YOUR GOAL: Retype every line of the entries below verbatim, omitting the pictures from your answer.
-------------------------
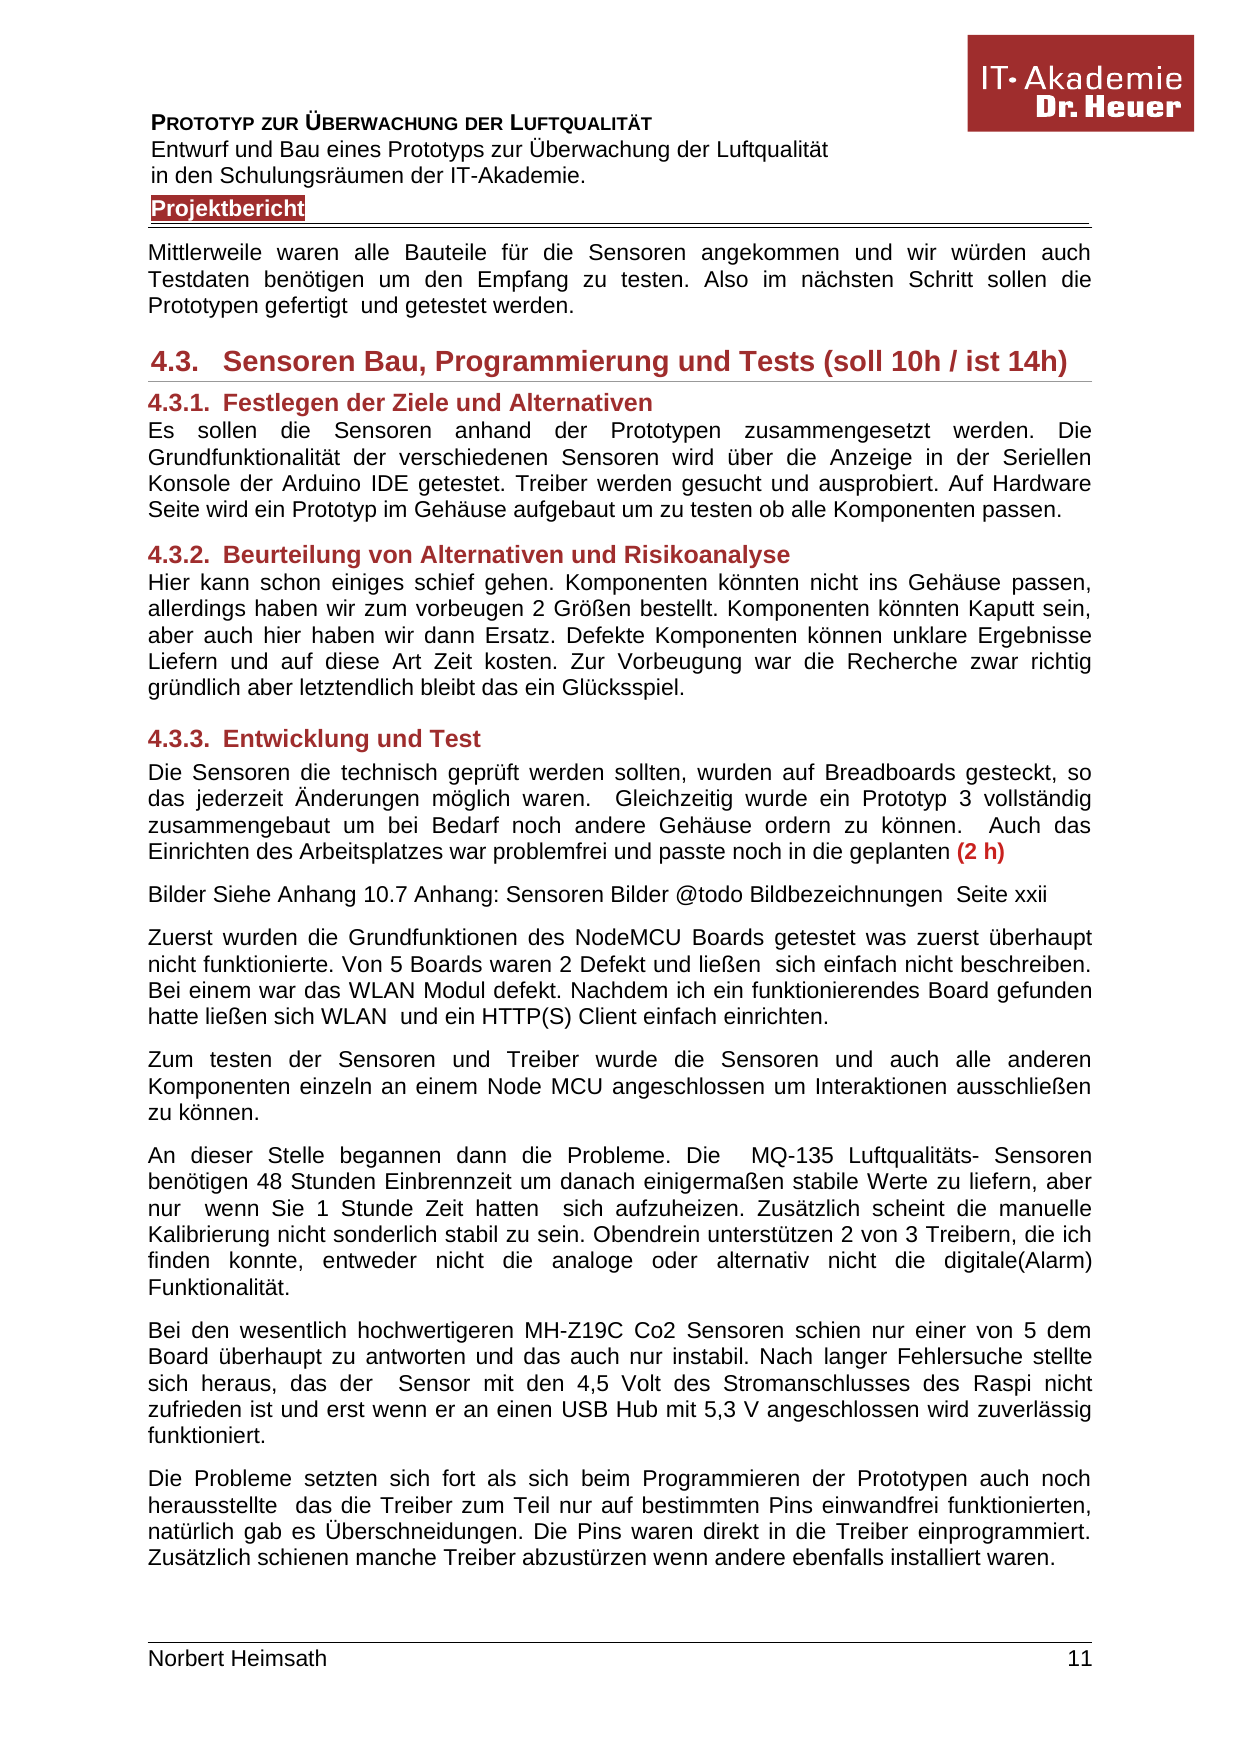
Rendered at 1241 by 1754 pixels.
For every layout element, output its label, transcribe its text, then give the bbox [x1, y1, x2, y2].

text Die Sensoren die technisch geprüft werden sollten, wurden auf Breadboards gesteckt, so das jederzeit Änderungen möglich waren. Gleichzeitig wurde ein Prototyp 3 vollständig zusammengebaut um bei Bedarf noch andere Gehäuse ordern zu können. Auch das Einrichten des Arbeitsplatzes war problemfrei und passte noch in die geplanten (2 h) [148, 759, 1092, 864]
text Hier kann schon einiges schief gehen. Komponenten könnten nicht ins Gehäuse passen, allerdings haben wir zum vorbeugen 2 Größen bestellt. Komponenten könnten Kaputt sein, aber auch hier haben wir dann Ersatz. Defekte Komponenten können unklare Ergebnisse Liefern und auf diese Art Zeit kosten. Zur Vorbeugung war die Recherche zwar richtig gründlich aber letztendlich bleibt das ein Glücksspiel. [148, 569, 1092, 701]
text Zuerst wurden die Grundfunktionen des NodeMCU Boards getestet was zuerst überhaupt nicht funktionierte. Von 5 Boards waren 2 Defekt und ließen sich einfach nicht beschreiben. Bei einem war das WLAN Modul defekt. Nachdem ich ein funktionierendes Board gefunden hatte ließen sich WLAN und ein HTTP(S) Client einfach einrichten. [148, 924, 1092, 1029]
subtitle Sensoren Bau, Programmierung und Tests (soll 10h / ist 14h) [148, 341, 1092, 381]
text Es sollen die Sensoren anhand der Prototypen zusammengesetzt werden. Die Grundfunktionalität der verschiedenen Sensoren wird über die Anzeige in der Seriellen Konsole der Arduino IDE getestet. Treiber werden gesucht und ausprobiert. Auf Hardware Seite wird ein Prototyp im Gehäuse aufgebaut um zu testen ob alle Komponenten passen. [148, 417, 1092, 522]
text Mittlerweile waren alle Bauteile für die Sensoren angekommen und wir würden auch Testdaten benötigen um den Empfang zu testen. Also im nächsten Schritt sollen die Prototypen gefertigt und getestet werden. [148, 239, 1092, 318]
text Zum testen der Sensoren und Treiber wurde die Sensoren und auch alle anderen Komponenten einzeln an einem Node MCU angeschlossen um Interaktionen ausschließen zu können. [148, 1046, 1092, 1125]
text Bei den wesentlich hochwertigeren MH-Z19C Co2 Sensoren schien nur einer von 5 dem Board überhaupt zu antworten und das auch nur instabil. Nach langer Fehlersuche stellte sich heraus, das der Sensor mit den 4,5 Volt des Stromanschlusses des Raspi nicht zufrieden ist und erst wenn er an einen USB Hub mit 5,3 V angeschlossen wird zuverlässig funktioniert. [148, 1317, 1092, 1448]
subtitle Beurteilung von Alternativen und Risikoanalyse [148, 540, 1092, 568]
subtitle Entwicklung und Test [148, 724, 1092, 753]
text Bilder Siehe Anhang 10.7 Anhang: Sensoren Bilder @todo Bildbezeichnungen Seite xxiii [148, 881, 1092, 907]
subtitle Festlegen der Ziele und Alternativen [148, 388, 1092, 417]
text An dieser Stelle begannen dann die Probleme. Die MQ-135 Luftqualitäts- Sensoren benötigen 48 Stunden Einbrennzeit um danach einigermaßen stabile Werte zu liefern, aber nur wenn Sie 1 Stunde Zeit hatten sich aufzuheizen. Zusätzlich scheint die manuelle Kalibrierung nicht sonderlich stabil zu sein. Obendrein unterstützen 2 von 3 Treibern, die ich finden konnte, entweder nicht die analoge oder alternativ nicht die digitale(Alarm) Funktionalität. [148, 1142, 1092, 1300]
text Die Probleme setzten sich fort als sich beim Programmieren der Prototypen auch noch herausstellte das die Treiber zum Teil nur auf bestimmten Pins einwandfrei funktionierten, natürlich gab es Überschneidungen. Die Pins waren direkt in die Treiber einprogrammiert. Zusätzlich schienen manche Treiber abzustürzen wenn andere ebenfalls installiert waren. [148, 1465, 1092, 1571]
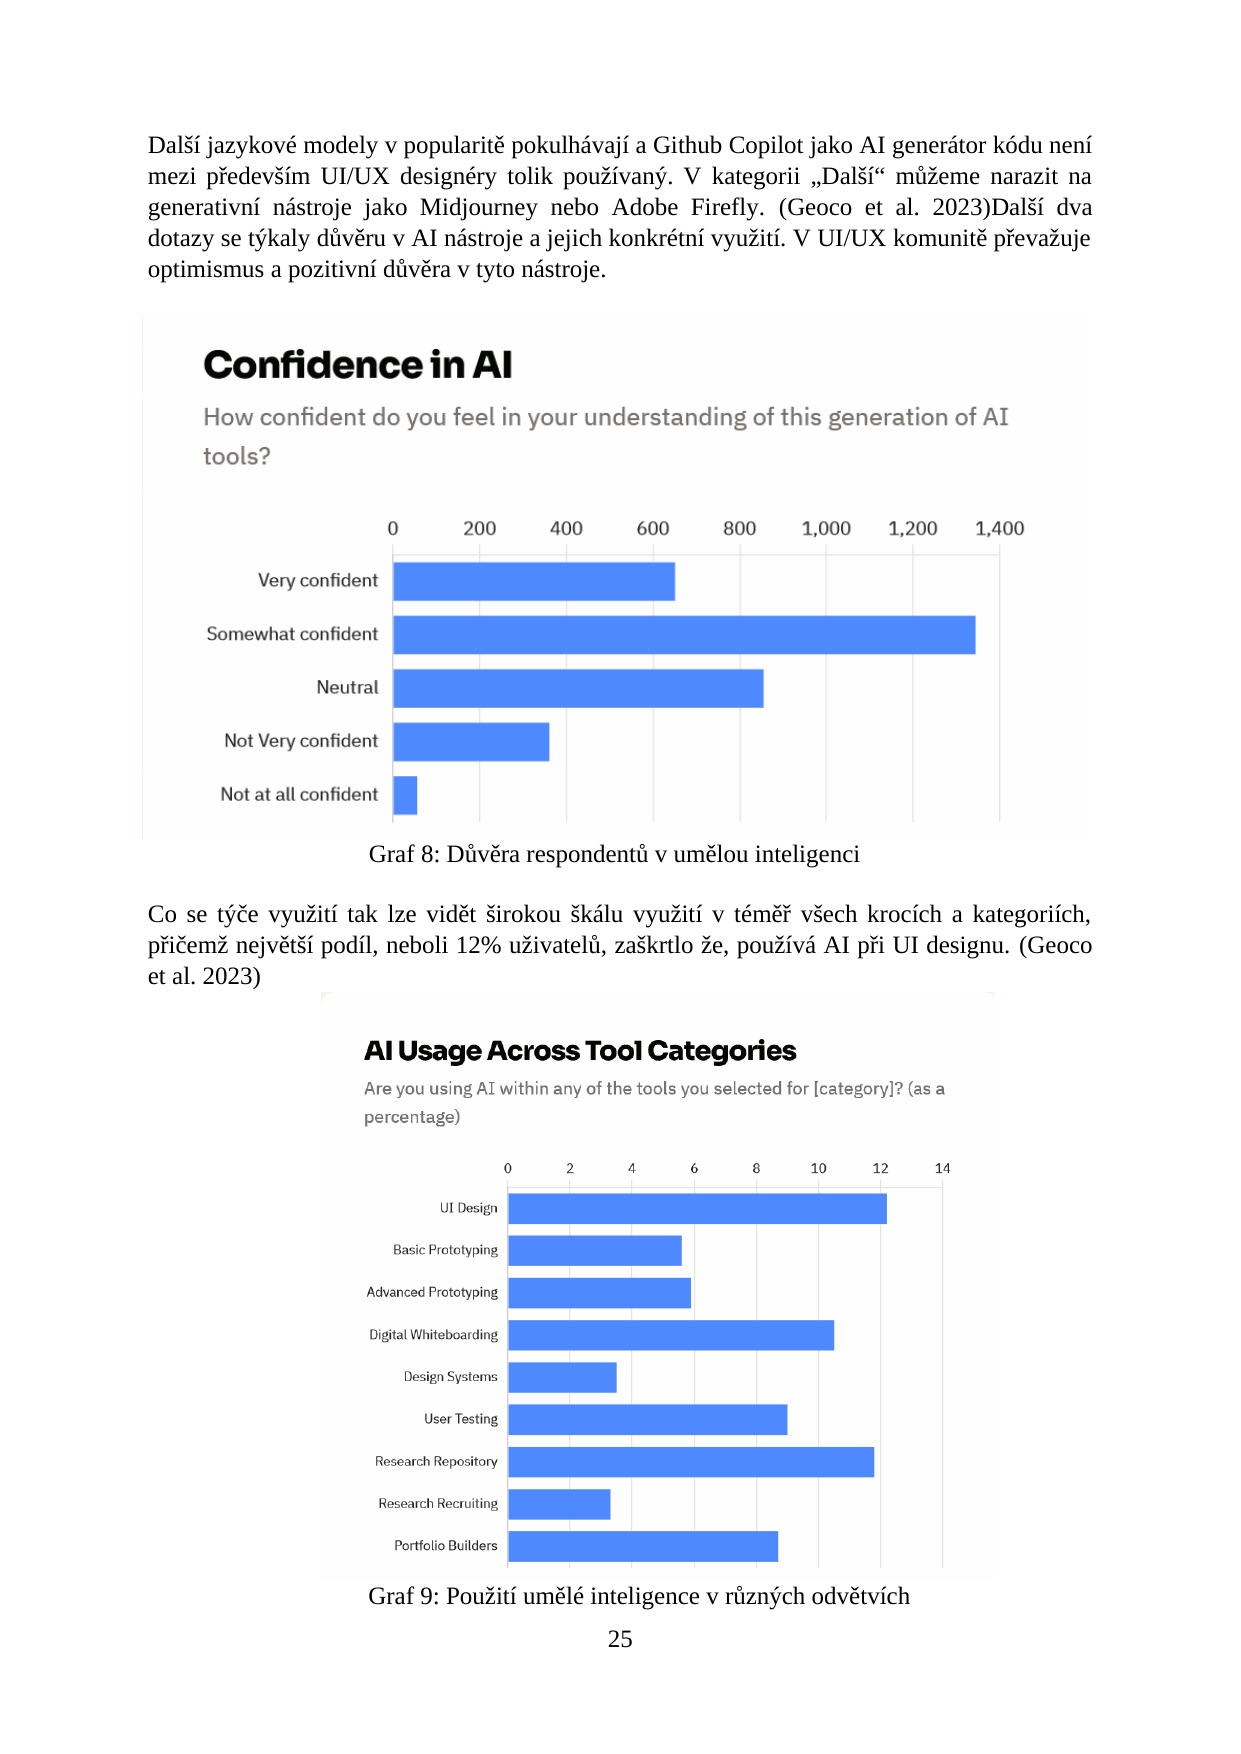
-------------------------
RESPONSE TO THE TASK:
Rendered at 1241 by 1754 pixels.
For every layout element, output its label, transcribe its text, then give the bbox [x1, y1, x2, y2].

text Die Sensoren die technisch geprüft werden sollten, wurden auf Breadboards gesteckt, so das jederzeit Änderungen möglich waren. Gleichzeitig wurde ein Prototyp 3 vollständig zusammengebaut um bei Bedarf noch andere Gehäuse ordern zu können. Auch das Einrichten des Arbeitsplatzes war problemfrei und passte noch in die geplanten (2 h) [148, 759, 1092, 864]
text Hier kann schon einiges schief gehen. Komponenten könnten nicht ins Gehäuse passen, allerdings haben wir zum vorbeugen 2 Größen bestellt. Komponenten könnten Kaputt sein, aber auch hier haben wir dann Ersatz. Defekte Komponenten können unklare Ergebnisse Liefern und auf diese Art Zeit kosten. Zur Vorbeugung war die Recherche zwar richtig gründlich aber letztendlich bleibt das ein Glücksspiel. [148, 569, 1092, 701]
text Zuerst wurden die Grundfunktionen des NodeMCU Boards getestet was zuerst überhaupt nicht funktionierte. Von 5 Boards waren 2 Defekt und ließen sich einfach nicht beschreiben. Bei einem war das WLAN Modul defekt. Nachdem ich ein funktionierendes Board gefunden hatte ließen sich WLAN und ein HTTP(S) Client einfach einrichten. [148, 924, 1092, 1029]
subtitle Sensoren Bau, Programmierung und Tests (soll 10h / ist 14h) [148, 341, 1092, 381]
text Es sollen die Sensoren anhand der Prototypen zusammengesetzt werden. Die Grundfunktionalität der verschiedenen Sensoren wird über die Anzeige in der Seriellen Konsole der Arduino IDE getestet. Treiber werden gesucht und ausprobiert. Auf Hardware Seite wird ein Prototyp im Gehäuse aufgebaut um zu testen ob alle Komponenten passen. [148, 417, 1092, 522]
text Mittlerweile waren alle Bauteile für die Sensoren angekommen und wir würden auch Testdaten benötigen um den Empfang zu testen. Also im nächsten Schritt sollen die Prototypen gefertigt und getestet werden. [148, 239, 1092, 318]
text Zum testen der Sensoren und Treiber wurde die Sensoren und auch alle anderen Komponenten einzeln an einem Node MCU angeschlossen um Interaktionen ausschließen zu können. [148, 1046, 1092, 1125]
text Bei den wesentlich hochwertigeren MH-Z19C Co2 Sensoren schien nur einer von 5 dem Board überhaupt zu antworten und das auch nur instabil. Nach langer Fehlersuche stellte sich heraus, das der Sensor mit den 4,5 Volt des Stromanschlusses des Raspi nicht zufrieden ist und erst wenn er an einen USB Hub mit 5,3 V angeschlossen wird zuverlässig funktioniert. [148, 1317, 1092, 1448]
subtitle Beurteilung von Alternativen und Risikoanalyse [148, 540, 1092, 568]
subtitle Entwicklung und Test [148, 724, 1092, 753]
text Bilder Siehe Anhang 10.7 Anhang: Sensoren Bilder @todo Bildbezeichnungen Seite xxiii [148, 881, 1092, 907]
subtitle Festlegen der Ziele und Alternativen [148, 388, 1092, 417]
text An dieser Stelle begannen dann die Probleme. Die MQ-135 Luftqualitäts- Sensoren benötigen 48 Stunden Einbrennzeit um danach einigermaßen stabile Werte zu liefern, aber nur wenn Sie 1 Stunde Zeit hatten sich aufzuheizen. Zusätzlich scheint die manuelle Kalibrierung nicht sonderlich stabil zu sein. Obendrein unterstützen 2 von 3 Treibern, die ich finden konnte, entweder nicht die analoge oder alternativ nicht die digitale(Alarm) Funktionalität. [148, 1142, 1092, 1300]
text Die Probleme setzten sich fort als sich beim Programmieren der Prototypen auch noch herausstellte das die Treiber zum Teil nur auf bestimmten Pins einwandfrei funktionierten, natürlich gab es Überschneidungen. Die Pins waren direkt in die Treiber einprogrammiert. Zusätzlich schienen manche Treiber abzustürzen wenn andere ebenfalls installiert waren. [148, 1465, 1092, 1571]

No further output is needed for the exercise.